Hong Kong stocks climbed, with the city’s benchmark index extending a 2 1/2-year high, after gauges of China’s manufacturing growth beat estimates. Gains were limited as shares listed on the mainland tumbled.
China Shanshui Cement Group. climbed 4.9 percent on the factory data. Citic Securities Co. jumped 10 percent on expectations a government plan to end a ban on initial public offerings will benefit brokerages. Ping An Insurance (Group) Co. (2318) rose 4.2 percent after UBS AG said insurers will benefit from higher returns on preferred shares.
The Hang Seng Index (HSI) rose 0.7 percent to 24,038.55 at the close in Hong Kong after capping its biggest advance since April 2011 last week. More than three stocks climbed for each that fell on the 50-member gauge. The Hang Seng China Enterprises Index (HSCEI), also known as the H-share index, added 0.9 percent to 11,548.07. The ChiNext index of small-cap Chinese shares plunged by a record on concern the IPO reform will divert funds from existing equities.
“People expect that rather than attracting new money into the market, people will just rotate out of their current holdings into the new names,” said Andrew Sullivan, director of sales trading at Kim Eng Securities in Hong Kong. “A lot of companies do not qualify to list in Hong Kong, or would not get permission to list here, so it doesn’t affect the Hong Kong market.”
China’s Purchasing Managers’ Index of manufacturing activity was 51.4 in November, according to government data released yesterday, exceeding 24 out 26 estimates in a Bloomberg News survey. A separate gauge from HSBC Holdings Plc and Markit Economics today was 50.8, topping all 13 analysts’ projections. Readings above 50 signal expansion.
China Shanshui rose 4.9 percent to HK$3.23. Anhui Conch Cement Co., China’s biggest maker of the building material, gained 2 percent to HK$30.85. Angang Steel Co. (347) jumped at least 4.9 percent to HK$5.81.
The Hang Seng Index climbed 21 percent from its June low on signs China’s economy is stabilizing. The measure traded at 11.54 times estimated earnings, compared with 16.3 for the Standard & Poor’s 500 Index as of Nov. 29. The H-share index climbed 30 percent from this year’s low on June 25 after policy makers unveiled the biggest reform package since the 1990s.
China’s markets regulator on Nov. 30 issued a reform plan signaling an end to the more than one-year freeze on initial share sales.
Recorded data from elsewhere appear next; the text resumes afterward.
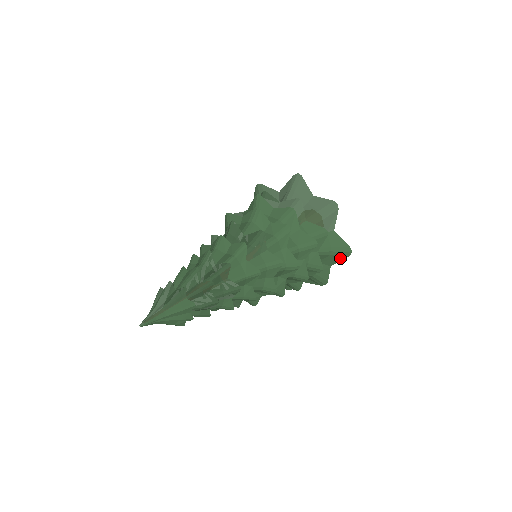
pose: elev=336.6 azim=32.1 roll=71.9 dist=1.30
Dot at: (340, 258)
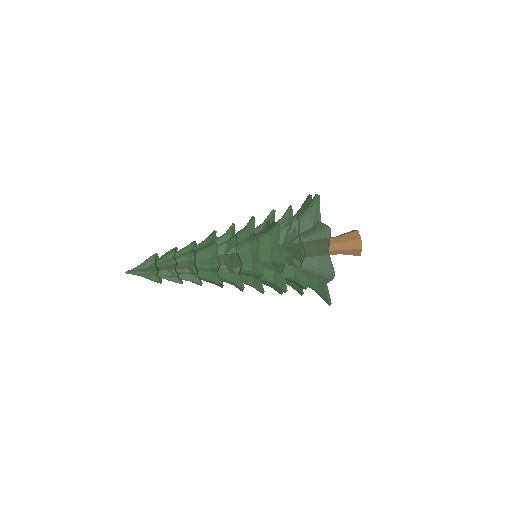
Dot at: occluded
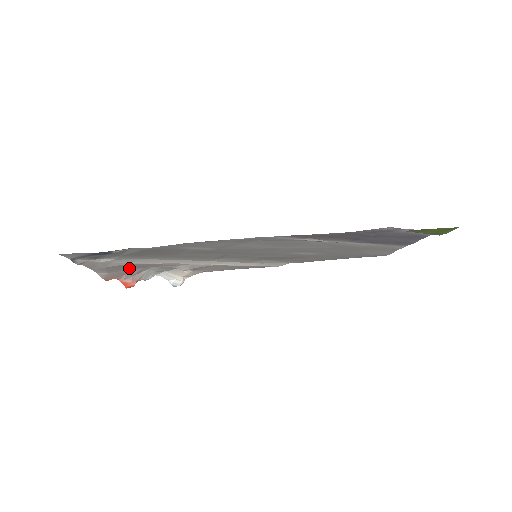
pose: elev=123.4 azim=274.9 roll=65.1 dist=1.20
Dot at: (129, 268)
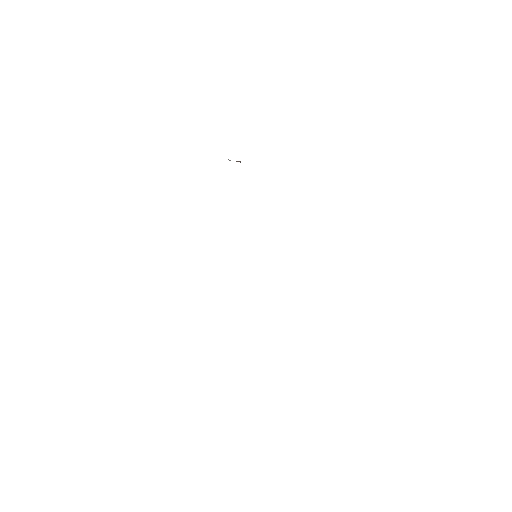
Dot at: occluded
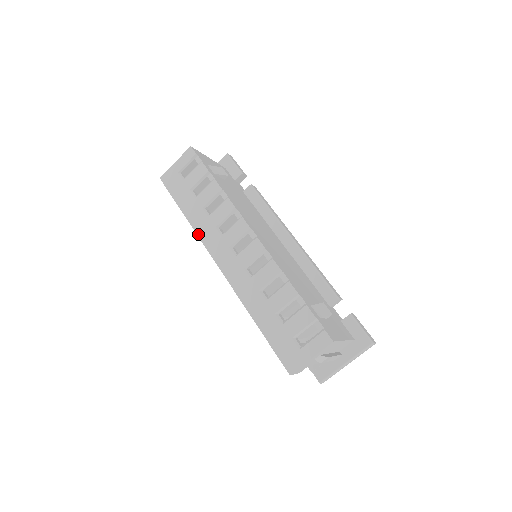
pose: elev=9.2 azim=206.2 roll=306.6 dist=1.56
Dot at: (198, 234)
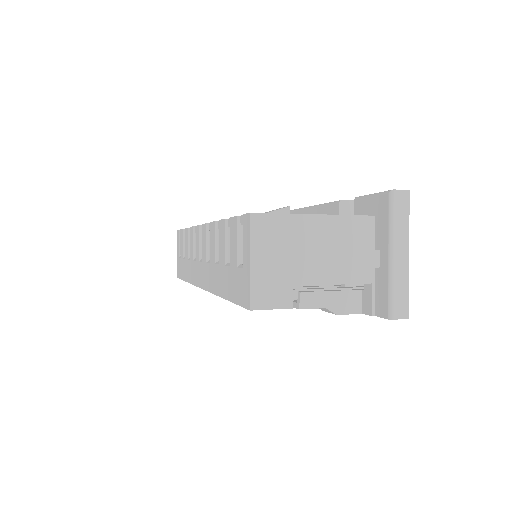
Dot at: (191, 283)
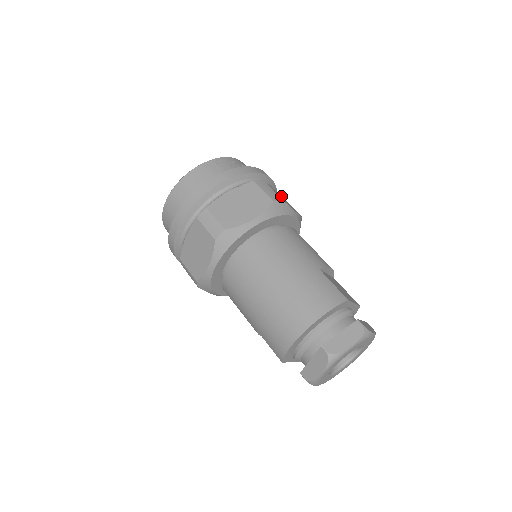
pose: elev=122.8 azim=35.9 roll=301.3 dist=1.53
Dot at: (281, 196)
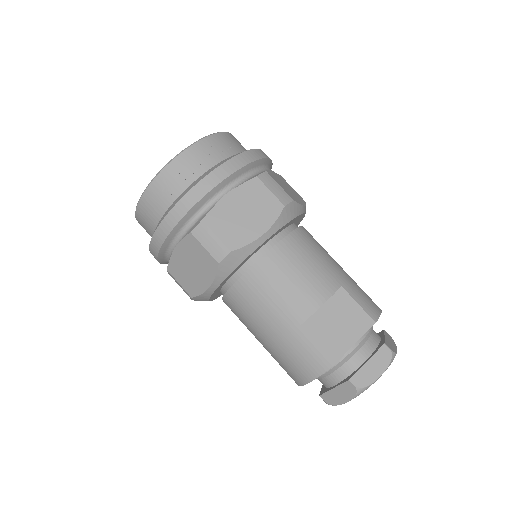
Dot at: (247, 191)
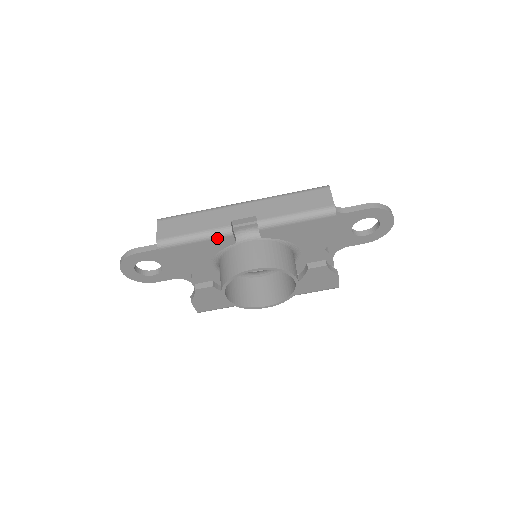
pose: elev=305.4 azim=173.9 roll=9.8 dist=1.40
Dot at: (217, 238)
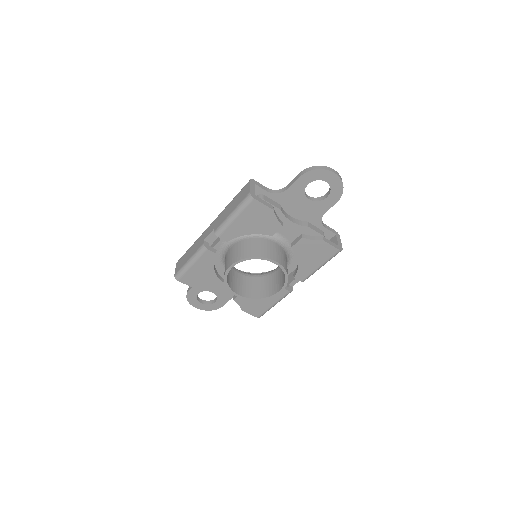
Dot at: (201, 256)
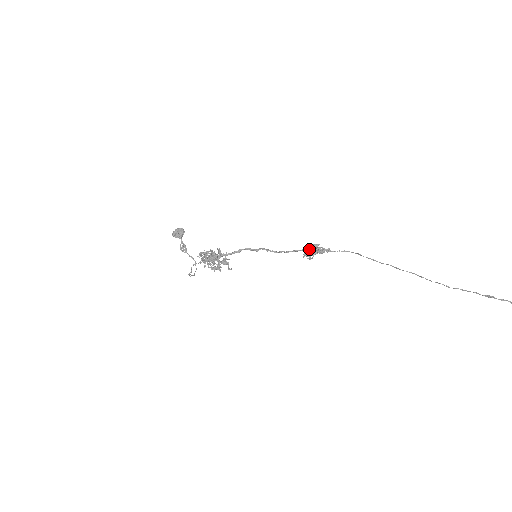
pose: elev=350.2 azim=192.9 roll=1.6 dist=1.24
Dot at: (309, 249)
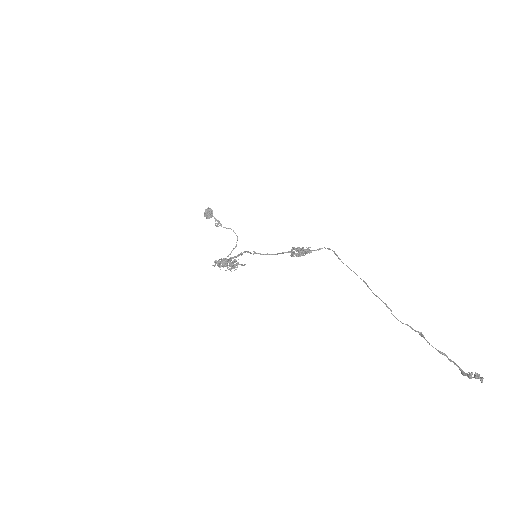
Dot at: (293, 251)
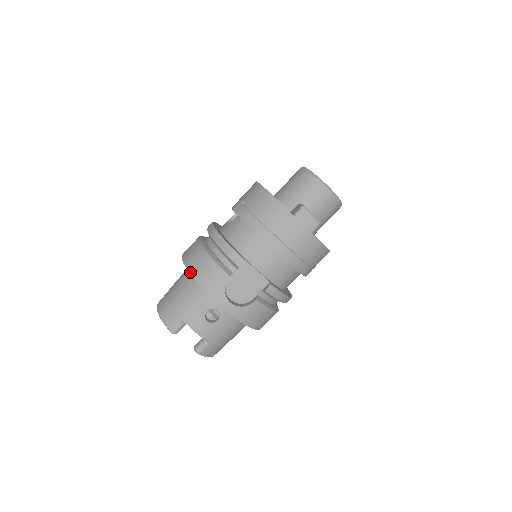
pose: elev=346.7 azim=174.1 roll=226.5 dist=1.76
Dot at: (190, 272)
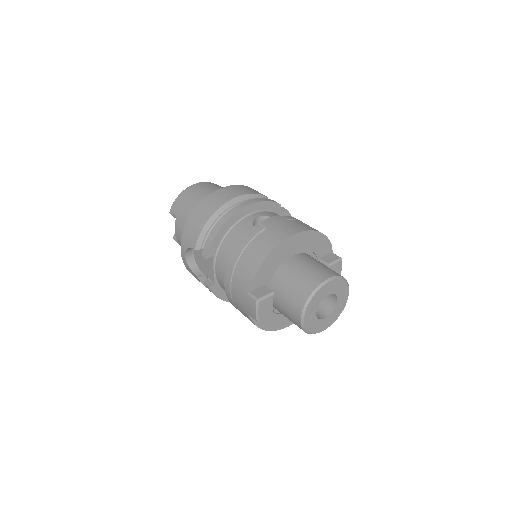
Dot at: (195, 209)
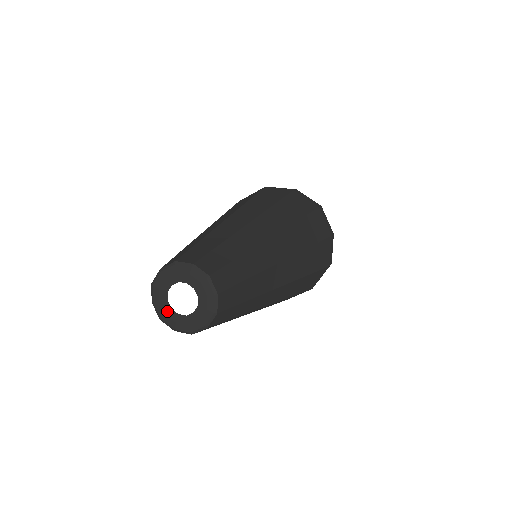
About 50 companies are expected to complete IPO approval preparations and list or be ready to do so by the end of January, the China Securities Regulatory Commission said. The regulator also proposed drafting rules for a trial program to allow companies to sell preferred stock.
Citic Securities surged 10 percent to HK$21.60 to lead gains on the Hang Seng Index. China Galaxy Securities Co. (6881) jumped 11 percent to HK$7.09. Goldman Sachs Group Inc., Credit Suisse Group AG and UBS AG all said brokerages will benefit from IPO resumption in China. The resumption will be the main driver of their earnings next year, Credit Suisse said.
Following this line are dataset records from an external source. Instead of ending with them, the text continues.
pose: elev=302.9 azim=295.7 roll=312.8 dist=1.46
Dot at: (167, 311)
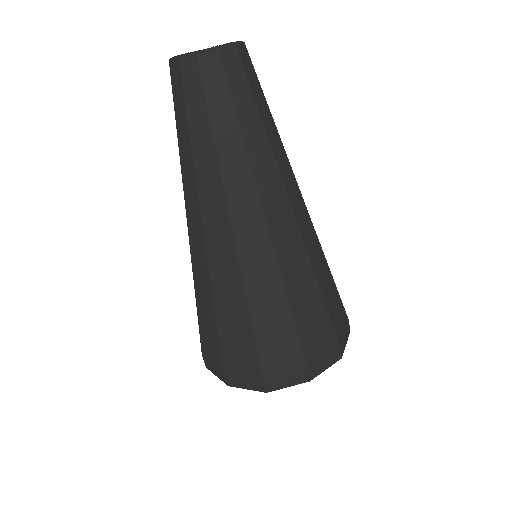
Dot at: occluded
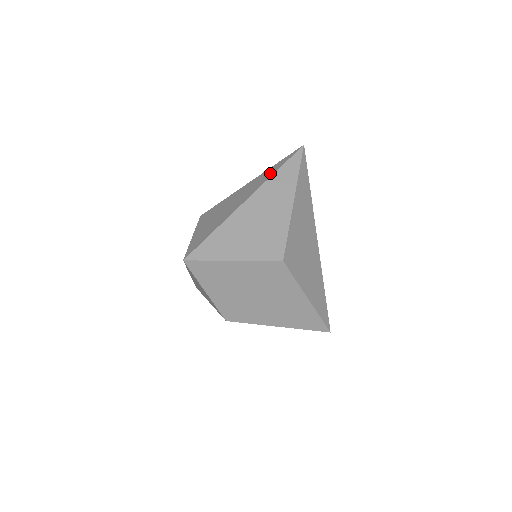
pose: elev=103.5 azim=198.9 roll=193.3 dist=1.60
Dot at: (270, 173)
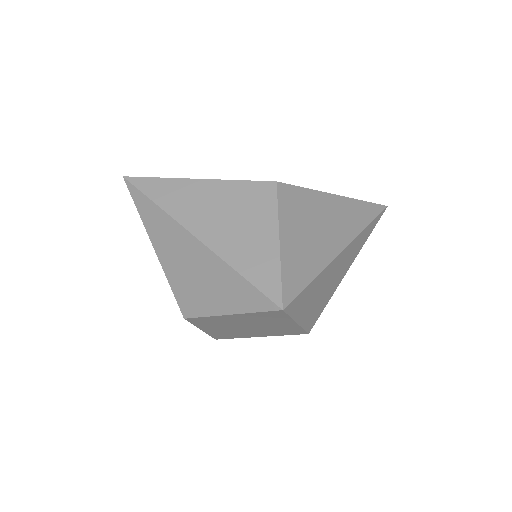
Dot at: (363, 219)
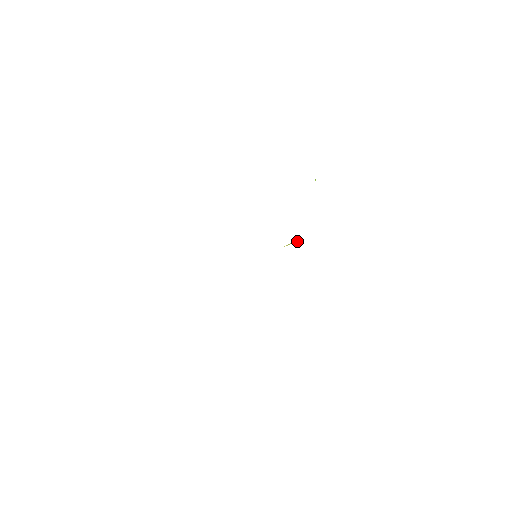
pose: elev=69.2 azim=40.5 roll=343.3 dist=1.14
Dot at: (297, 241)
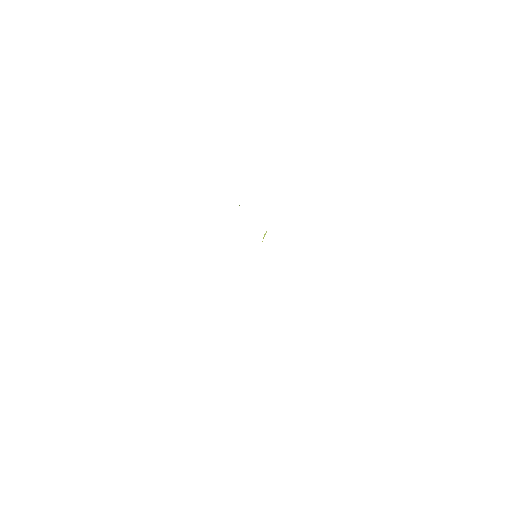
Dot at: (265, 234)
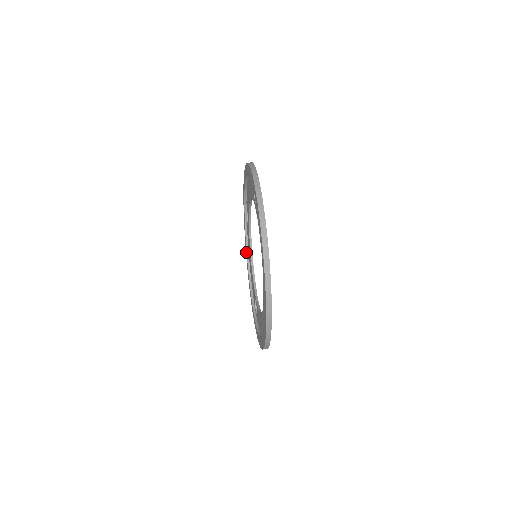
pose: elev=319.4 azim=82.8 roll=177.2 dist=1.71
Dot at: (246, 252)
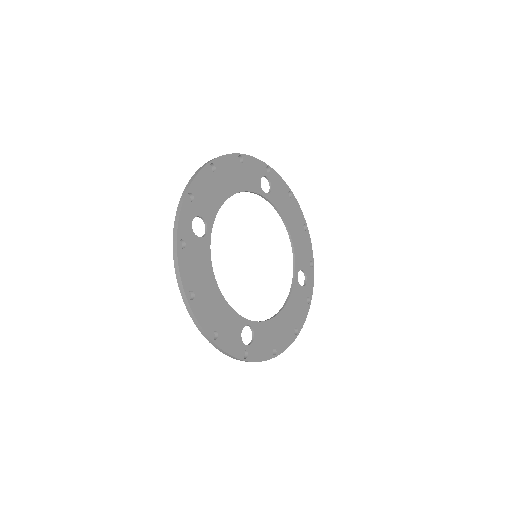
Dot at: occluded
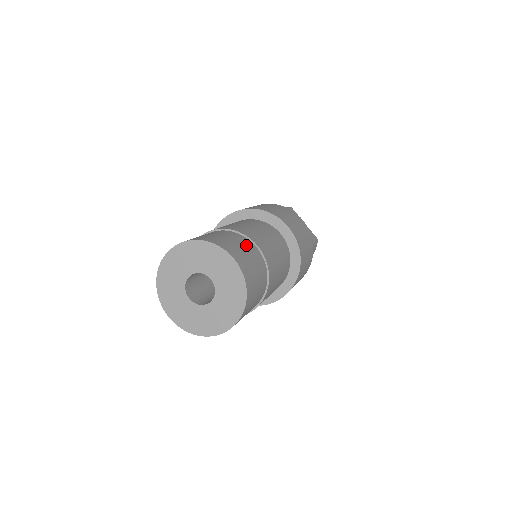
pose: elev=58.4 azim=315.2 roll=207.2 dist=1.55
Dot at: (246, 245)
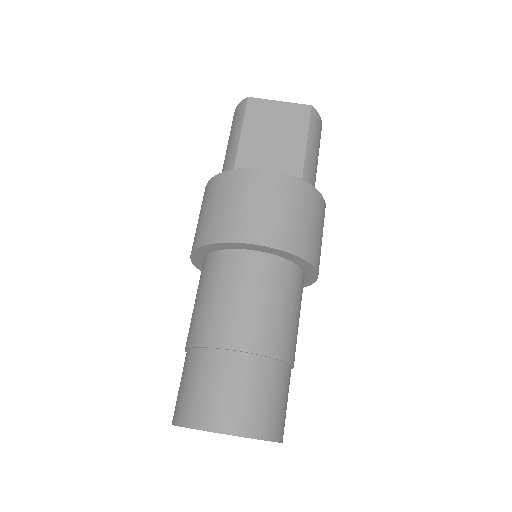
Dot at: (226, 372)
Ping An gained 4.2 percent to HK$75.30. China Life Insurance Co., the nation’s biggest company in the sector, advanced 2.8 percent to HK$25.70. Preferred stocks will provide 6 percent to 8 percent investment yield, and insurance companies may benefit as they are typically long-term investors, UBS said.
Chinese shares traded on the mainland declined, with the ChiNext falling a record 8.3 percent amid speculation new listings will divert funds from existing shares. The Shanghai Composite Index (SHCOMP) slid 0.6 percent.
“The IPO plan is dragging stocks down,” said Xu Shengjun, analyst at Jianghai Securities Co. “With new stocks coming that are going to be much cheaper and more attractive, it’s ridiculous to want to buy the expensive small-caps.”
Futures on the S&P 500 were little changed today. The gauge dropped 0.1 percent on Nov. 29 as investors sold shares in the final half hour of a shortened trading session, erasing earlier gains from e-commerce companies as Black Friday online sales surged. U.S. brick-and-mortar retailers eked out a 2.3 percent sales gain on Thanksgiving and Black Friday, in line with a prediction for the weakest holiday results since 2009.